I was right—at the end of the year—and the State of Ohio had nothing to say about Homer or the Iliad or the carnage of war, ancient or modern, on the state social studies test. And, in a world where measuring learning according to A, B, C and D tests was taking over, no play could matter, and no art project either.

Still, I would have said nine years ago, and still say today, a project like Amanda’s is what true learning is about.

Here are her water color drawings and descriptions based on the Iliad by Homer. I think you can probably guess her grade: 



Agamemnon must give up Chryseis, asking for someone else’s spoils. Achilles calls him greedy. This makes the king angry, telling Achilles he must lose Briseis.

[Both men had taken beautiful Trojan women as prizes during earlier fighting. Now to placate the gods, the king must give up his prize. He takes Achilles’ woman in a fit of anger. Achilles, the greatest of all warriors, refuses to help in the fight any longer.]




Helen decides to watch the fight. Priam tells her, “I do not blame you. I blame the gods.”

[Priam is Troy’s king. Paris had stolen Helen from Menelaus, Agamemnon’s brother.]




Paris leaps from the ranks of the Trojans, wearing a leopard skin. Menelaus accepts his challenge.

[Paris and Menelaus have agreed that whoever wins the fight can take Helen and the war will end.]



Pendaros shot an arrow from behind his friends’ shields.

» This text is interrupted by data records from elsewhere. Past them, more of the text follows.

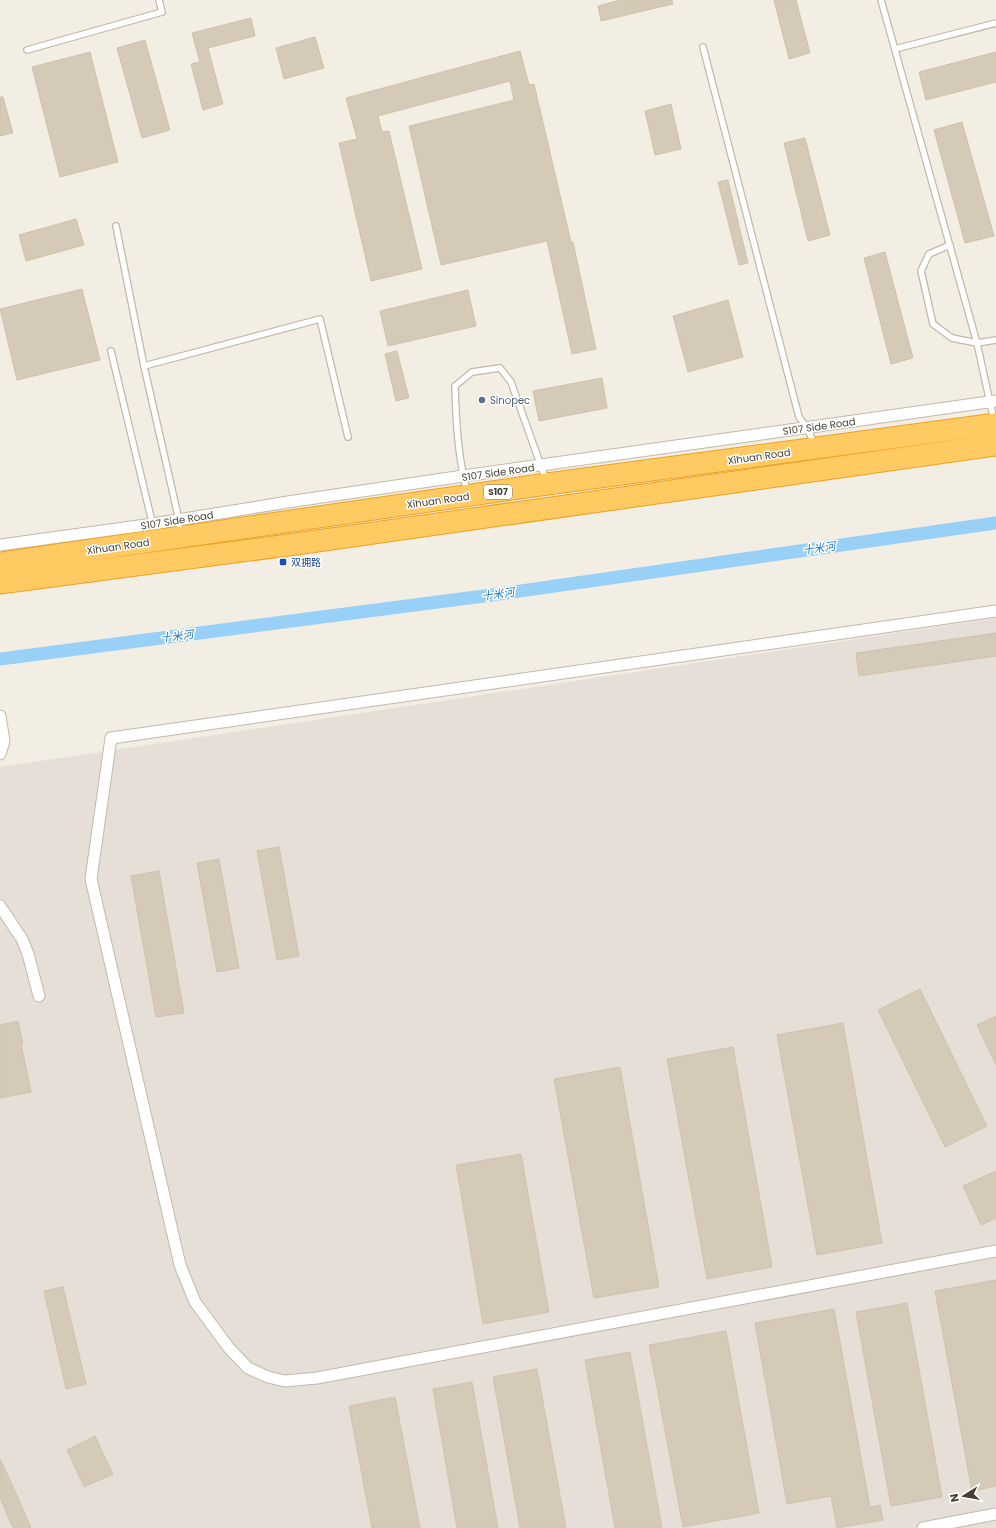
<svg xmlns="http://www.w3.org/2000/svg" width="996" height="1528" font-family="Poppins,'Noto Sans SC',sans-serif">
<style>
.industrial{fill:#e5dfd8}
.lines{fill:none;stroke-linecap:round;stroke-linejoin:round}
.canal{stroke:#98d0f7;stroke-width:13}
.building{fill:#d5cab7;stroke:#d1c2aa}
.lane-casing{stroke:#c2b9a7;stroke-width:8}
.street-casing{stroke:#c2b9a7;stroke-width:13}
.highway-casing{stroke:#eca124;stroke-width:23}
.lane{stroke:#fff;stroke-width:5.5}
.street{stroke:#fff;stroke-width:11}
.highway{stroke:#ffca62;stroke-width:21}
.service-dot{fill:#5c6f8a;stroke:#fff;stroke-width:1.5}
.transit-dot{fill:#1a4fb4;stroke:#fff;stroke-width:1.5}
.labels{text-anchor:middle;stroke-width:3;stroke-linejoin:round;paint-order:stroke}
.shield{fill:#fff;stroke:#7d7870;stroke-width:1}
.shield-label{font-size:9px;font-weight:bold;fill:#453e32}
.service-label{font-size:10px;fill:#4e5e75;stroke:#fff;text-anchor:start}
.street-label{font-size:10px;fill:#453e32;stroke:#fff}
.transit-label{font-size:10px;fill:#164399;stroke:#fff;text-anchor:start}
.water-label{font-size:11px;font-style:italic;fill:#227bba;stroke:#fff}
</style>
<rect width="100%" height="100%" fill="#f3eee3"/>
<!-- industrial -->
<polygon class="industrial" points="996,618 996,1528 0,1528 0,767"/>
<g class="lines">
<!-- canal -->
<polyline class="canal" points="0,659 499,594 996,523"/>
</g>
<!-- building -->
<g class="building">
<polygon points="620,0 672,0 673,4 601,21 598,6"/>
<polygon points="774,0 796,0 810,53 789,59"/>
<polygon points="251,18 255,36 208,48 223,104 203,110 191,64 200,62 192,33"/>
<polygon points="315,37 324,68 284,79 276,48"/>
<polygon points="145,40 170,130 142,138 117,48"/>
<polygon points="520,51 529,85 534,84 571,242 573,242 596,349 572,354 547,241 441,265 409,126 514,100 510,81 378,116 382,132 389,131 422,269 371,281 339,143 357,139 346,98"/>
<polygon points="90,52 118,162 60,177 32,67"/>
<polygon points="996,52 996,82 926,100 919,72"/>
<polygon points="0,97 3,97 13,133 0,136"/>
<polygon points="671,104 681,149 655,155 645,111"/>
<polygon points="962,122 994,236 965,243 934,130"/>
<polygon points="805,138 830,235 808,241 784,143"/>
<polygon points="728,180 748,263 739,265 718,182"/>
<polygon points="76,219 84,245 26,261 19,235"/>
<polygon points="885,252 913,358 891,364 864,258"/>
<polygon points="82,289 100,360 17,380 0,309"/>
<polygon points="468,290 476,326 388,346 380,311"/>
<polygon points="728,300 743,357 688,372 673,316"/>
<polygon points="397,351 409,398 396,401 385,354"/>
<polygon points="602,378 607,408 539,421 533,391"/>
<polygon points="996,633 996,656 859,676 856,653"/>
<polygon points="279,847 299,956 277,960 257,851"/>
<polygon points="219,859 239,968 217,972 197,863"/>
<polygon points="159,871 184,1013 156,1017 131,876"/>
<polygon points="920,989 987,1126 945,1147 878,1010"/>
<polygon points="996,1016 996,1065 977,1025"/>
<polygon points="18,1021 23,1044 21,1044 31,1092 0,1098 0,1025"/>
<polygon points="843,1023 882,1243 817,1255 777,1035"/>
<polygon points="733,1047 772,1267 707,1279 667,1059"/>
<polygon points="620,1067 659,1287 594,1298 554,1079"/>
<polygon points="521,1154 549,1312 483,1324 456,1165"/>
<polygon points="996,1171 996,1218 981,1225 963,1186"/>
<polygon points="996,1280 996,1486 972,1491 935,1291"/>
<polygon points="63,1287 86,1384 66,1389 44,1291"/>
<polygon points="907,1303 942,1497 891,1506 856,1312"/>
<polygon points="834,1309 870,1507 880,1505 883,1520 837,1528 831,1496 787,1504 755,1323"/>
<polygon points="726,1331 759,1513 683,1527 649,1345"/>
<polygon points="630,1352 662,1528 615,1528 585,1360"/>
<polygon points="537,1369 566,1528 520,1528 493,1377"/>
<polygon points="472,1382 498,1528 457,1528 433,1389"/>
<polygon points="395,1397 420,1528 372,1528 349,1406"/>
<polygon points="95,1436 113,1474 84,1487 67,1450"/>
<polygon points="0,1459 15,1491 31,1528 13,1528 0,1498"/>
</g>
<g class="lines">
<!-- lane casing -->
<g class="lane-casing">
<g id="lane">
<polyline points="881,0 977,343 994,421"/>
<polyline points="703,47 799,417 807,428 815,445"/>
<polyline points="895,49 996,23"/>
<polyline points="27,50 162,12 159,0"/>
<polyline points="116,226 144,366 179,520 180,533"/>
<polyline points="950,245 929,254 921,271 933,324 952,338 977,343 996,340"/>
<polyline points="111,351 153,526"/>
<polyline points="144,366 320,319 348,437"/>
<path d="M 467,492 C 458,457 456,422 455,386 L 472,372 L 500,368 L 511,382 L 546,480"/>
</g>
</g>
<!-- street casing -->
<g class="street-casing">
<g id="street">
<polyline points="0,545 153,524 288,502 463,476 996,401"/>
<polyline points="996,611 111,738 91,879 180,1265 195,1302 229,1348 248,1368 268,1377 285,1381 317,1378 996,1251"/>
<polyline points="0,716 4,741 0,754"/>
<polyline points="0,906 22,939 28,954 39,996"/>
<polyline points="923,1528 996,1514"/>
</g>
</g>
<!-- highway casing -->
<g class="highway-casing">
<g id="highway">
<polyline points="0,563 547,484 996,424"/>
<polyline points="0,583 296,544 996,445"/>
</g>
</g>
<!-- lane -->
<use href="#lane" class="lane"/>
<!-- street -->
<use href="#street" class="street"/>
<!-- highway -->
<use href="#highway" class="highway"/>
</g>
<!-- markers -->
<circle class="service-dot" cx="482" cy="400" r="4"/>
<rect class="transit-dot" x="279" y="558" width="8" height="8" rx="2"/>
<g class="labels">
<!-- shield labels -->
<rect class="shield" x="484" y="485" width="28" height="14" rx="3"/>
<g class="shield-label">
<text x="498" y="495">S107</text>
</g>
<!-- service labels -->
<g class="service-label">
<text x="490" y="404">Sinopec</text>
</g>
<!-- street labels -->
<g class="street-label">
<text transform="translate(819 426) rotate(-8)" y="4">S107 Side Road</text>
<text transform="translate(759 456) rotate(-8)" y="4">Xihuan Road</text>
<text transform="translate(498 472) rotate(-8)" y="4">S107 Side Road</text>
<text transform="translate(438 500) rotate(-8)" y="4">Xihuan Road</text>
<text transform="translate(177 520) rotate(-9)" y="4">S107 Side Road</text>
<text transform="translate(118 546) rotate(-8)" y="4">Xihuan Road</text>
</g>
<!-- transit labels -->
<g class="transit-label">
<text x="291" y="566">双拥路</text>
</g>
<!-- water labels -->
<g class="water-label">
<text transform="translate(819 548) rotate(-8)" y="4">十米河</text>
<text transform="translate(498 594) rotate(-8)" y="4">十米河</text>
<text transform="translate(177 636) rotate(-7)" y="4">十米河</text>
</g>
</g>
<!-- north arrow -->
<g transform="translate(964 1496) rotate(259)" stroke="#ffffff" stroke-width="3" paint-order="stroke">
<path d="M0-3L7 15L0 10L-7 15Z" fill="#453e32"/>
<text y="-6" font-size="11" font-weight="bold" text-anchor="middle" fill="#453e32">N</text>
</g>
</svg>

The arrow brushes Menelaus.

[This shot by a Trojan archer breaks the agreement and a general slaughter begins again.]




Diomedes’ spear pierces Aphrodite’s hand and immortal blood flows. He warns her to leave the battle.

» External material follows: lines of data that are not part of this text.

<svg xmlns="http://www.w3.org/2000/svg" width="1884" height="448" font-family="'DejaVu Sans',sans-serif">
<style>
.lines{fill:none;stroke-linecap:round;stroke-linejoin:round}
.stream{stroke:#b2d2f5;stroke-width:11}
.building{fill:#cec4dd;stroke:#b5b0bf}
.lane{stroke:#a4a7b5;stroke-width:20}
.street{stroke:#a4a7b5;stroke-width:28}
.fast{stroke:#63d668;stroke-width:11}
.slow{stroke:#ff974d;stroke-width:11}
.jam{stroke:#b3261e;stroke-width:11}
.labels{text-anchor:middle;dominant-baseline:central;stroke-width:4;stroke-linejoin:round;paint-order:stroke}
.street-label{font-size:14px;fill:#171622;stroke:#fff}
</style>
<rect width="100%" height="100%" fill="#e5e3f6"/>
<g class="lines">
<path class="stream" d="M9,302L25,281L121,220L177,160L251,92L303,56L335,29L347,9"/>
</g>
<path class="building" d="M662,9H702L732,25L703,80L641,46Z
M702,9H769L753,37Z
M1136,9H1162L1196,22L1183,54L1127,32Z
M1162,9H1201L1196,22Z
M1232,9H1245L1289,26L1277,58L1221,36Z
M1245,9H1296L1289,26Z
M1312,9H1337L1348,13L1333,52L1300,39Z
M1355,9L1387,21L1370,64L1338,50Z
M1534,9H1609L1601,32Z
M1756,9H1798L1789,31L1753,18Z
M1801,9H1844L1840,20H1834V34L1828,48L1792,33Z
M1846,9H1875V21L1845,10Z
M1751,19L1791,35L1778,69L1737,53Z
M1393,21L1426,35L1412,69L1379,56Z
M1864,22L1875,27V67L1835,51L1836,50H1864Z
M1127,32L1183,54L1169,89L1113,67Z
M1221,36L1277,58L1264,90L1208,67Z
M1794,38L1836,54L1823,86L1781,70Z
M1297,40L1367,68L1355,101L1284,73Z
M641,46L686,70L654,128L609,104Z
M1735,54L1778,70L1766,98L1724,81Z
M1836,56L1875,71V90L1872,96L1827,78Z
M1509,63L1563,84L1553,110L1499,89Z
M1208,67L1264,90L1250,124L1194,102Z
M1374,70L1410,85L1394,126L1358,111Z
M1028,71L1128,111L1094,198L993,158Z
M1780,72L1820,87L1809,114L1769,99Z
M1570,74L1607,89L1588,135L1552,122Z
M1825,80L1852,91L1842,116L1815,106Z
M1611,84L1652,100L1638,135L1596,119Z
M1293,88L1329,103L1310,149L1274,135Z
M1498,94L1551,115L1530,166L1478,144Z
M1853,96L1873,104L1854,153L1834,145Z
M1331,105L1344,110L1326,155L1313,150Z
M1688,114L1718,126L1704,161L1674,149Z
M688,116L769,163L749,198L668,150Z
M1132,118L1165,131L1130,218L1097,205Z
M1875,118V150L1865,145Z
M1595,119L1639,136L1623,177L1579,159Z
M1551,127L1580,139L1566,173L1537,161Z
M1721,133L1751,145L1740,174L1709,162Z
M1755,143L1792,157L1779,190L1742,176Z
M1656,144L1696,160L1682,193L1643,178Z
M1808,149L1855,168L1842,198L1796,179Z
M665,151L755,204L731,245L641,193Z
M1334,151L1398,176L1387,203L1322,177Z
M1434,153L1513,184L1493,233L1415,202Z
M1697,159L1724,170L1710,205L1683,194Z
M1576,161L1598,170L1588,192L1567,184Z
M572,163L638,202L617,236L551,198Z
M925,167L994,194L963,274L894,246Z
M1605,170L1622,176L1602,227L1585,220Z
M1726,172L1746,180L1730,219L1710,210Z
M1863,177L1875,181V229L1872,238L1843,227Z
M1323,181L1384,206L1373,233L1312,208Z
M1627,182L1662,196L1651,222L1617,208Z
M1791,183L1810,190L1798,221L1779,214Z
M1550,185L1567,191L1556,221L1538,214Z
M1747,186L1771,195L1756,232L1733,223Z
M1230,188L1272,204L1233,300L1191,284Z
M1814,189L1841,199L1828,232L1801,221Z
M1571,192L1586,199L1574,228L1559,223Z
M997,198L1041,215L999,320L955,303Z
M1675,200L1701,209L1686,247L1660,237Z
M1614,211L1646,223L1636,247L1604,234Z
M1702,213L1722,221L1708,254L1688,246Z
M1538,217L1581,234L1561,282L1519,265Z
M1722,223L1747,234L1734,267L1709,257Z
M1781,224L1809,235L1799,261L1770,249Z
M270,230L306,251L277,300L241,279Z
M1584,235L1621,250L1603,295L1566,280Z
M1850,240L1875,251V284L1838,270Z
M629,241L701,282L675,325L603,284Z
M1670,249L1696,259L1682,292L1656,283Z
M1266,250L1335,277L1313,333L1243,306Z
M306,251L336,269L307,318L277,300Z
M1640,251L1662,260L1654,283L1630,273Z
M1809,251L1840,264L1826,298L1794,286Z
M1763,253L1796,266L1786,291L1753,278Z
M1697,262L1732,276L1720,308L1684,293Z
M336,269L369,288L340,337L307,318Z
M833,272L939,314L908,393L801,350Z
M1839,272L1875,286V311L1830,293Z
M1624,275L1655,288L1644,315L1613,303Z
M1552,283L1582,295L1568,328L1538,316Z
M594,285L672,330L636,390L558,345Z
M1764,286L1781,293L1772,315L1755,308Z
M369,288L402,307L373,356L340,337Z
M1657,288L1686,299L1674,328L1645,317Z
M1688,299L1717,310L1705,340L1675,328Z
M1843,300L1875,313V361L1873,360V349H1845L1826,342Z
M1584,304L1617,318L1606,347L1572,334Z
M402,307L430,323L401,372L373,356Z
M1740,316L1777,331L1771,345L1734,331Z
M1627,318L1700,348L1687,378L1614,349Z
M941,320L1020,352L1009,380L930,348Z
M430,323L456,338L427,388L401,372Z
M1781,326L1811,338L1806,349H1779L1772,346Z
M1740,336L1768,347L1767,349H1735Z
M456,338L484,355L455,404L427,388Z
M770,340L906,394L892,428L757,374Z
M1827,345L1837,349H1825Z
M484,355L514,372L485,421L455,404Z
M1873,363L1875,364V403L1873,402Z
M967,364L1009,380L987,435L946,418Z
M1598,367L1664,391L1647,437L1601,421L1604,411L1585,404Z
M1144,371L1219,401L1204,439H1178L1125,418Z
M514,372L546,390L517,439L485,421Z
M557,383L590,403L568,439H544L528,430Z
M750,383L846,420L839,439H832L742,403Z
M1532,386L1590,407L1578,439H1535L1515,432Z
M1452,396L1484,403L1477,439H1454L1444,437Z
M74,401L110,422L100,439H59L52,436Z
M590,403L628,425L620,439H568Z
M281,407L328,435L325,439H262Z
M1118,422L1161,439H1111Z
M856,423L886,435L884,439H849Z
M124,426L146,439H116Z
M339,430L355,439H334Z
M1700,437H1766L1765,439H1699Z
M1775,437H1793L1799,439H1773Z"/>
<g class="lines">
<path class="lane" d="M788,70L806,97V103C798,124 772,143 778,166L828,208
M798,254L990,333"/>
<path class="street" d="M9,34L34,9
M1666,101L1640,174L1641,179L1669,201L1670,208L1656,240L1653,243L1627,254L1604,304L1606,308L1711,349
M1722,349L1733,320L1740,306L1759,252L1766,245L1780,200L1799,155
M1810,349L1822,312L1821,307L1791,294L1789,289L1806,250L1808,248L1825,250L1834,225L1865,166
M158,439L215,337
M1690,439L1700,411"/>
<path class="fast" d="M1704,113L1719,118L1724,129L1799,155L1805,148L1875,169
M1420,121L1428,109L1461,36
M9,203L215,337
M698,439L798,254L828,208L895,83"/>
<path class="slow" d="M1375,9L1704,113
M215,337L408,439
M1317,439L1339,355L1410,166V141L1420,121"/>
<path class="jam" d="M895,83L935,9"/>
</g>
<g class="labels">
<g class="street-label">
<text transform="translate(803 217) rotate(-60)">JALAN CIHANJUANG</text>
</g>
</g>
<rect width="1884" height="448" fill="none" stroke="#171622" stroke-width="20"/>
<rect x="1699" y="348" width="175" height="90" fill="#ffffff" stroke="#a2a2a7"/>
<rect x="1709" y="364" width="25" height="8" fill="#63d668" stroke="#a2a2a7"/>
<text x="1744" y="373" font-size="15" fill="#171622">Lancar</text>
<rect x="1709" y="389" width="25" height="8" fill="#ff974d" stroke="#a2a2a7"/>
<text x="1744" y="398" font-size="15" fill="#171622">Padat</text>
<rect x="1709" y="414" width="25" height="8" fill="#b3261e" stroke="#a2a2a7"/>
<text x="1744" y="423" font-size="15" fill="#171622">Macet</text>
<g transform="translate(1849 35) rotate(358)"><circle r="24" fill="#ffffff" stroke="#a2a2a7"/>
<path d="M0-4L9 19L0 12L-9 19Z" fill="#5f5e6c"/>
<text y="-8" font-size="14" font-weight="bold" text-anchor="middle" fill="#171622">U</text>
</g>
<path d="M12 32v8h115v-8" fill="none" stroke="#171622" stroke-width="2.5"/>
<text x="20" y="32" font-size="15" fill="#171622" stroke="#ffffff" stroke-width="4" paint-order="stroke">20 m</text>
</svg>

[Gods and goddesses often intervene in the fight; in this case the goddess of love is wounded!]




Odysseus visits Achilles. He offers the warrior a cup of wine and goes over the situation. Achilles will not return to the battle.




Patroklos, dressed in Achilles’ armor, throws a stone at Hector’s chariot driver. The man’s skull caves in.

[Patroklos, Achilles’ dear young friend, tries to save the Greeks as they are driven back by the Trojans. He dresses in Achilles’ armor to bolster Greek spirits.]




Paris releases one of his arrows. The missile strikes Diomedes’ foot, going through to the ground.



Odysseus and Diomedes capture a Trojan named Dolon. They question him and he begs for his life. Diomedes severs Dolon’s head from his shoulders.



Achilles mourns Patroklos. He calls himself “a useless weight upon the ground.”

[Hector kills Patroklos in battle while Achilles sulks. Achilles now vows revenge.]



Andromache [Hector’s wife] tries to convince Hector to stay in Troy. He says he must not flee from the fight. Andromache is heartbroken.



Hector and Achilles meet. Hector loses his nerve and runs around the walls of Troy.



The spear of Achilles was driven into Hector’s neck. The dying man pleads for his body to be given to his father for proper burial. Achilles scorns his wish.



Achilles puts holes in Hector’s feet. He drags the body around in his chariot.



Even after his revenge, Achilles finds no peace. He paces along the beach at night.

[Priam sneaks into the enemy camp in the dark and begs for the return of his son Hector’s corpse; Achilles relents.]



Hector is placed on a towering pyre of logs. He is respectfully burned. This ends the Iliad.

*

And that is how you could teach, and how a student could still learn, in an era before school reformers strangled true learning in ropes of tests.